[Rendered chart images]
◇ ◇ ◇ ◇ ◇

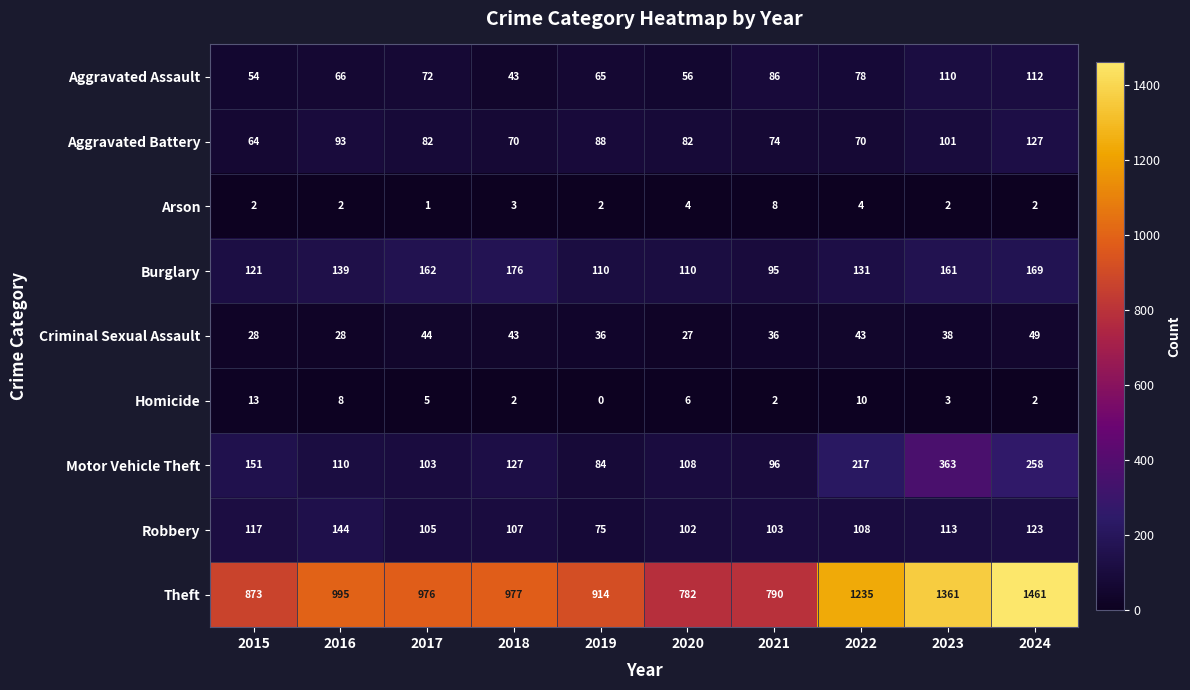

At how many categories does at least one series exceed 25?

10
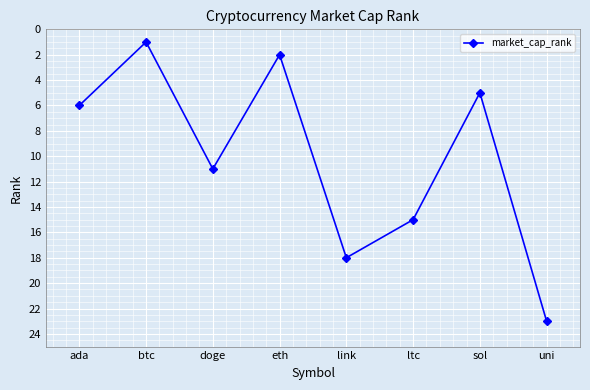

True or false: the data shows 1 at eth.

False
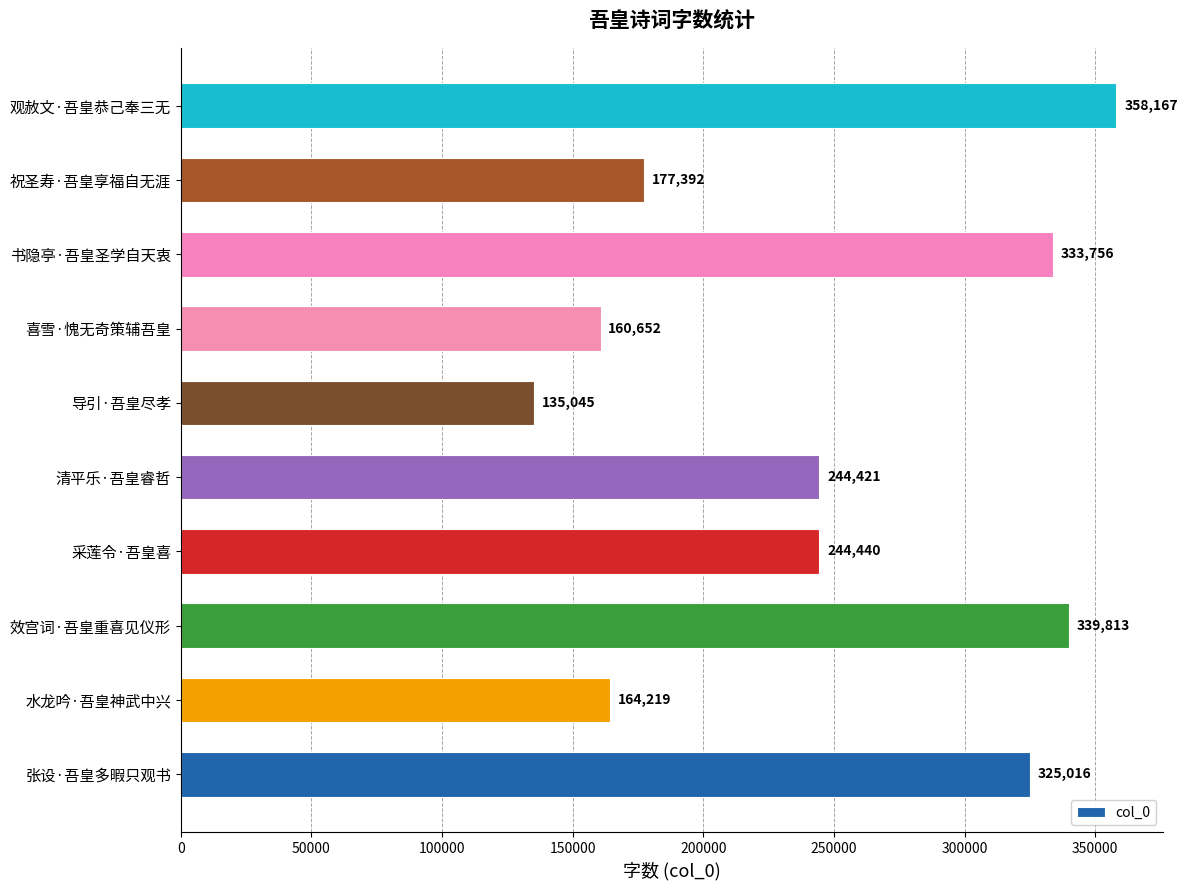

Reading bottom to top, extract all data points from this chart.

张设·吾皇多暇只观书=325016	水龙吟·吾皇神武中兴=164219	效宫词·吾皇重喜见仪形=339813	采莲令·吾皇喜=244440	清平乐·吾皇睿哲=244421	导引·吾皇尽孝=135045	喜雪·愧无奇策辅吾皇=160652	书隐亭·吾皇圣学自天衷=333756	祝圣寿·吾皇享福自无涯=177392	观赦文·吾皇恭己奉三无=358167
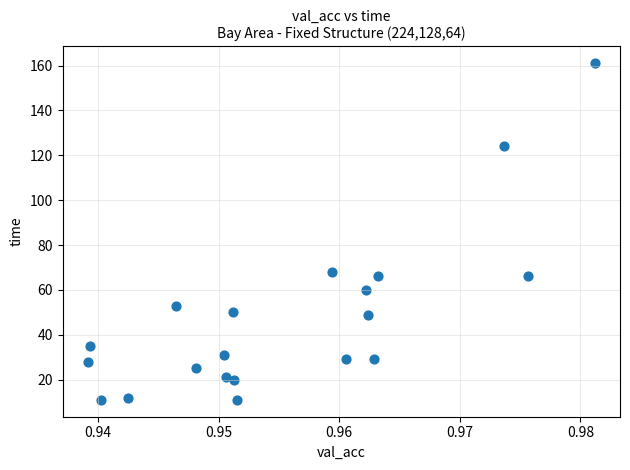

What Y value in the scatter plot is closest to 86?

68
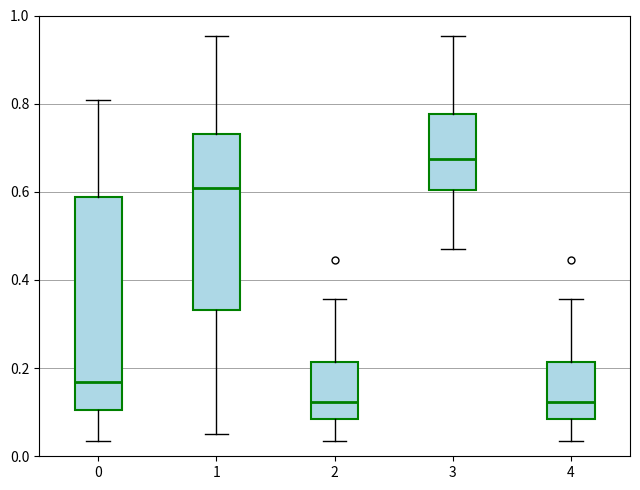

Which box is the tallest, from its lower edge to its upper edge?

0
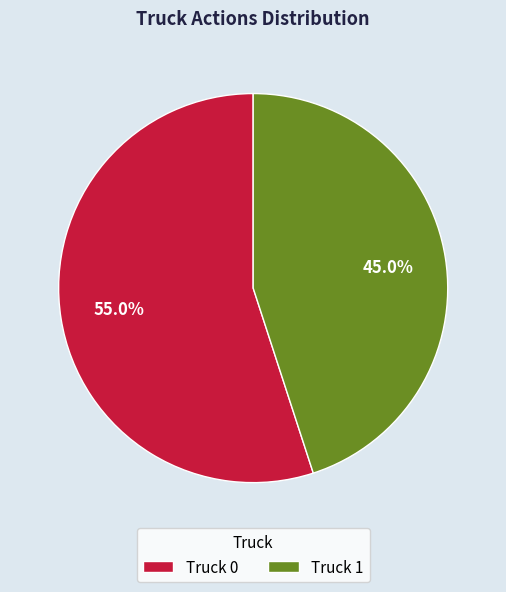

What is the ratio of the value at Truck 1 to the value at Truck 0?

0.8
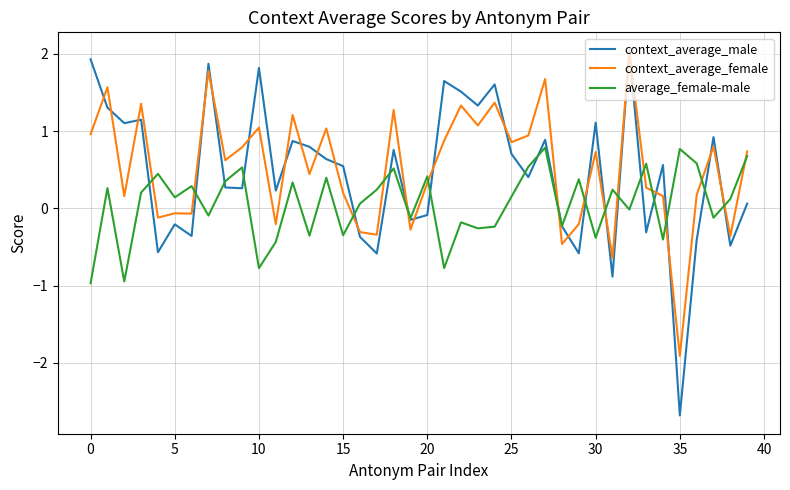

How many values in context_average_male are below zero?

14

◇ ◇ ◇ ◇ ◇

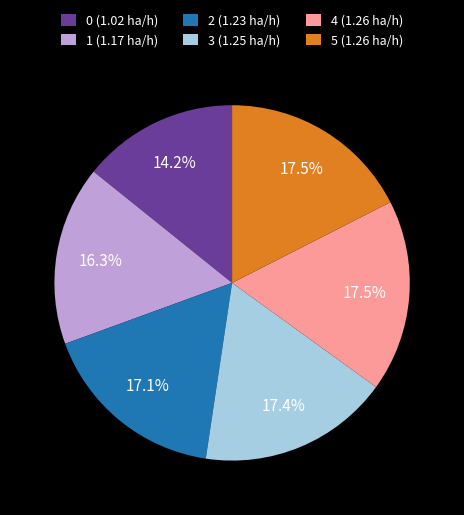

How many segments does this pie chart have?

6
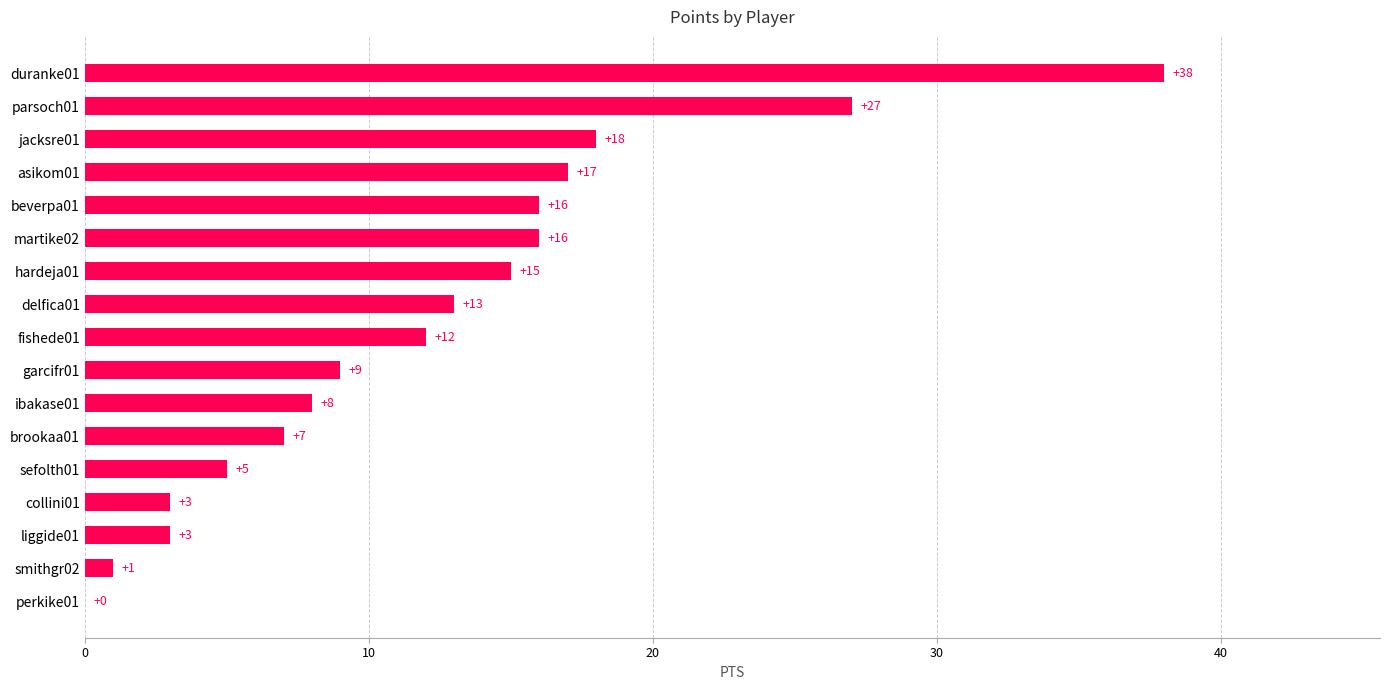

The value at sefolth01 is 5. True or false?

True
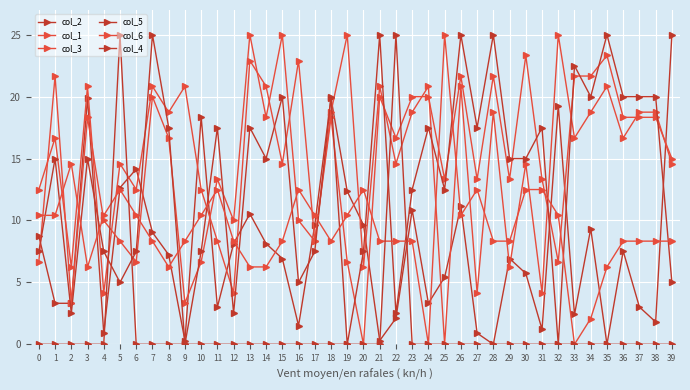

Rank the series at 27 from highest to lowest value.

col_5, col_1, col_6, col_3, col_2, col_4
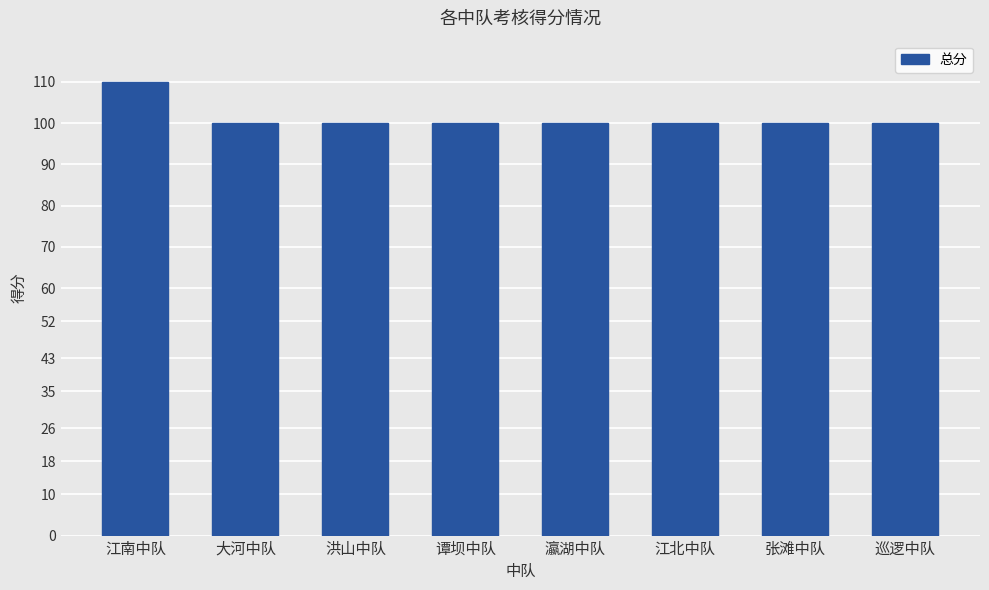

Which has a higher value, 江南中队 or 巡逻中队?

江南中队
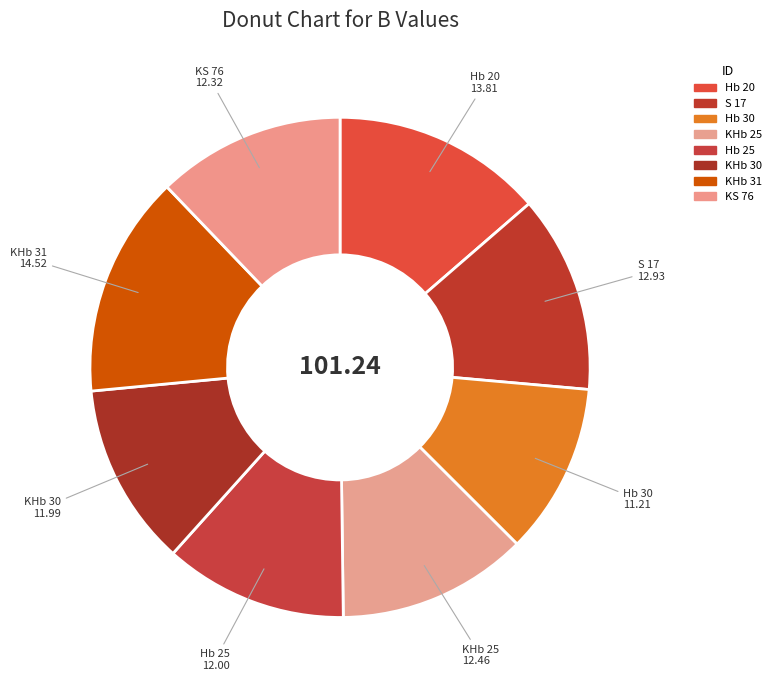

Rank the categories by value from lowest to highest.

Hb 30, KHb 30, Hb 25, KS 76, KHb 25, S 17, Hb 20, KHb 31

◇ ◇ ◇ ◇ ◇

• What is required: Update the listing from the line with "At how many" up to and including the line with "Reading bottom to", changing "chart" to "graph" and keeping everything else the same. Reproduce only those lines, and leave the pictures out.

• Solved exercise:
At how many categories does at least one series exceed 25?

10

True or false: the data shows 1 at eth.

False

Reading bottom to top, extract all data points from this graph.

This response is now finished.